In 1993, she landed her first TV job at the nation's first all-news local broadcast station, KNWS-TV in Houston, Texas. She moved in 1994 to become the main anchor at WCFT, the CBS affiliate station in Tuscaloosa, Alabama. In 1995, she then moved to Springfield, Missouri to work at KYTV, the local NBC affiliate, where she became the first person of color to anchor the news in the Ozarks. In 1996, she accepted an offer from KGTV to work in San Diego, starting in March 1996.

While working for KGTV news, Kim covered Santana and Granite Hills high school shootings, the search for Danielle van Dam, the Heaven's Gate suicides, and the 1996 Republican National Convention.

In 2005, she was promoted to the 5:30 pm weekday anchor position. In 2006, she was named as co-host of the newly created hour-long 4:00 pm news program called 10-4 San Diego, which was later cancelled due to low ratings in August 2006. In August 2008, Lee Ann chose not to accept the station's offer of a lower salary and longer hours and left the news business.

===San Diego Asian Film Festival===

Kim started the San Diego Asian Film Festival (SDAFF) in 2000, inspired by a conversation she had overheard while speaking at a local technology company. The first SDAFF was held in August 2000 on the campus of the University of California, San Diego with five features, multiple shorts, and guest appearances from Margaret Cho and Tamlyn Tomita.

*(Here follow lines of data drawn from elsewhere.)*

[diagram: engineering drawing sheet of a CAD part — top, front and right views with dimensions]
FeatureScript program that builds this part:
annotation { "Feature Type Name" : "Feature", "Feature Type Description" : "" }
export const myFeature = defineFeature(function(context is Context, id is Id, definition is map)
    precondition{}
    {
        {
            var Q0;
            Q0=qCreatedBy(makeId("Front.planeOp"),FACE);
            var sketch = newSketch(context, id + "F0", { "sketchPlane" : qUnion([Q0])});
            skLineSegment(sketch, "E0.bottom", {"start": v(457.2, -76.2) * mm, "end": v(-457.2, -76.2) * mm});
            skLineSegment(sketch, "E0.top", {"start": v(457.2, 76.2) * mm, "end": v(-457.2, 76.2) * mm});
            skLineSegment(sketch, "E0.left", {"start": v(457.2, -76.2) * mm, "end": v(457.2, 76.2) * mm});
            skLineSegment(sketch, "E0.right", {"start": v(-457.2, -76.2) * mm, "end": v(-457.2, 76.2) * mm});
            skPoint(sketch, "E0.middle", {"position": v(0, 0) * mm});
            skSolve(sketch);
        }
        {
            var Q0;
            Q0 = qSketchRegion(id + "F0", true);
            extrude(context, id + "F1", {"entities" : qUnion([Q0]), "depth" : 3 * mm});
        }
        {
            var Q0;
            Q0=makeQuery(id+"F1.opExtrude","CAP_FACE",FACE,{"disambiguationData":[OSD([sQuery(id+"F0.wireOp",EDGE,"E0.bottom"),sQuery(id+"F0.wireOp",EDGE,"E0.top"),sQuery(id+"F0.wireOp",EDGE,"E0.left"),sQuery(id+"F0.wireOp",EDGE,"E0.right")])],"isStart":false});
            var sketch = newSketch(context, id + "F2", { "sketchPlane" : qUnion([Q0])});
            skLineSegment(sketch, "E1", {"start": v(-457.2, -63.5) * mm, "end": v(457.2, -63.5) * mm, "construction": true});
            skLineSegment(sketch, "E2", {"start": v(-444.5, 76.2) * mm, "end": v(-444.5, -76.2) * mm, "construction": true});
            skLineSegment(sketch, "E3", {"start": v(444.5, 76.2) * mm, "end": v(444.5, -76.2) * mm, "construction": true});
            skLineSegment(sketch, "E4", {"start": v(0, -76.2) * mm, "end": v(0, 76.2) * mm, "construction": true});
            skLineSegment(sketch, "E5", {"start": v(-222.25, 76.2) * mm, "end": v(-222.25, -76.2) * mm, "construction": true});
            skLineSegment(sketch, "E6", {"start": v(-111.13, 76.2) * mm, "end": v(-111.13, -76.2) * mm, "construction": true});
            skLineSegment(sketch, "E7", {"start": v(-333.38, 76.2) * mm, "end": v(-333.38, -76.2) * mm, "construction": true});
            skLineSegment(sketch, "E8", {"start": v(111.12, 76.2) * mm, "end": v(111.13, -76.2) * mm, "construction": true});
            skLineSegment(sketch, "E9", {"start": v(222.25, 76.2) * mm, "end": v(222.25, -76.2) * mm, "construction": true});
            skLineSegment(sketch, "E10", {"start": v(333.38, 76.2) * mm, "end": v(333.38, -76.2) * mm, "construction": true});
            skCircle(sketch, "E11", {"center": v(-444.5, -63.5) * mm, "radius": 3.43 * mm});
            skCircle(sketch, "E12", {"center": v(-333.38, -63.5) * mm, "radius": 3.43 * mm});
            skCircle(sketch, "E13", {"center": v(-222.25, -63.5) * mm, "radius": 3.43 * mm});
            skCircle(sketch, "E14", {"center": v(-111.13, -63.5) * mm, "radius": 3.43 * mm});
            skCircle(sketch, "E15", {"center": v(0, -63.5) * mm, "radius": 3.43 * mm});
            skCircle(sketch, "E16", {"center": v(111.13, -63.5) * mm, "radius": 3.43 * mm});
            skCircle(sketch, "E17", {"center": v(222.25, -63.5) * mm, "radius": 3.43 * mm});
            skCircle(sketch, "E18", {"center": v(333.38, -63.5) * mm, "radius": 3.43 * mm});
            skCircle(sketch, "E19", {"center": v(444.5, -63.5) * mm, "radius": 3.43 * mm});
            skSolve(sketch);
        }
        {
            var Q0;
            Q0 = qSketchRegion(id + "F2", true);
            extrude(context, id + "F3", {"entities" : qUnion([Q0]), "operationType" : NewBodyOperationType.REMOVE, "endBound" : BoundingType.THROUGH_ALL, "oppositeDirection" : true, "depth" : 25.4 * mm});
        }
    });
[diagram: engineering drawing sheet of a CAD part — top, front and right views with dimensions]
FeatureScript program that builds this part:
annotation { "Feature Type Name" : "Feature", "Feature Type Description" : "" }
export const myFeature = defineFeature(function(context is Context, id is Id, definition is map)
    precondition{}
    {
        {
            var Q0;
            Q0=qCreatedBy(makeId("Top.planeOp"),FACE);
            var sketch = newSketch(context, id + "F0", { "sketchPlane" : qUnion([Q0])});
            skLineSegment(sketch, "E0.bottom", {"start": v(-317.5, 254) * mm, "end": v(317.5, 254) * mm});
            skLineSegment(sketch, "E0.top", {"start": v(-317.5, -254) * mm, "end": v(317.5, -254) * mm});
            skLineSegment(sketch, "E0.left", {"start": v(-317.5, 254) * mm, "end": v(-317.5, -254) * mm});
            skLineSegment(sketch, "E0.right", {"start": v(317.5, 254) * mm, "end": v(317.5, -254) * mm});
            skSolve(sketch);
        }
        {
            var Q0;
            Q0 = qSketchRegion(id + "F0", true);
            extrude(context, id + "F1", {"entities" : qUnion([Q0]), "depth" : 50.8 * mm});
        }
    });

I was speaking at a tech company here, and overheard a bunch of Caucasians talking about their favorite Asian movies, how they'd get together, eat dim sum and talk over films. At the same time, I was head of the Asian-American Journalists Association local chapter, and thinking how we could engage a larger audience with our issues. ... Well, I'm not a film connoisseur, but I knew a festival could help create the community we need, give Asians here a way to address their issues and reach others.
— Lee Ann Kim, 2006 interview with David Elliott

In 2002, the organization running the SDAFF applied for nonprofit status as the San Diego Asian Film Foundation. After the scope of the San Diego Asian Film Foundation grew beyond film, the nonprofit was rebranded the Pacific Arts Movement (Pac-Arts) in 2012. Kim served as the executive director the San Diego Asian Film Foundation and Pac-Arts until she retired from the nonprofit in April 2016.

==Awards==
She has received numerous awards for her work including an Emmy Award for investigative reporting, the California Teacher's Association award for best educational reporting for her coverage of bilingual education, and best news report by the California Chicano News Media Association, and two national Asian American Journalists Association awards for best reporting in Asian and non-Asian related issues.

Since leaving KGTV, Kim has been honored for her nonprofit work including being awarded the 2010 KPBS Hero of the Month award, a 10News Leadership Award, San Diego Magazine′s Top 50 People to Watch in 2009, and she was featured on the cover of San Diego Family Magazine in May 2010. The San Diego Film Critics Society gave her its 2011 Kyle Counts Award, and she was chosen by the Women's Museum of California as the Spirit of the San Diego County Women's Hall of Fame for 2015. The San Diego City Council declared Tuesday, April 19, 2016 "Lee Ann Kim Day" to honor her leadership of Pac-Arts.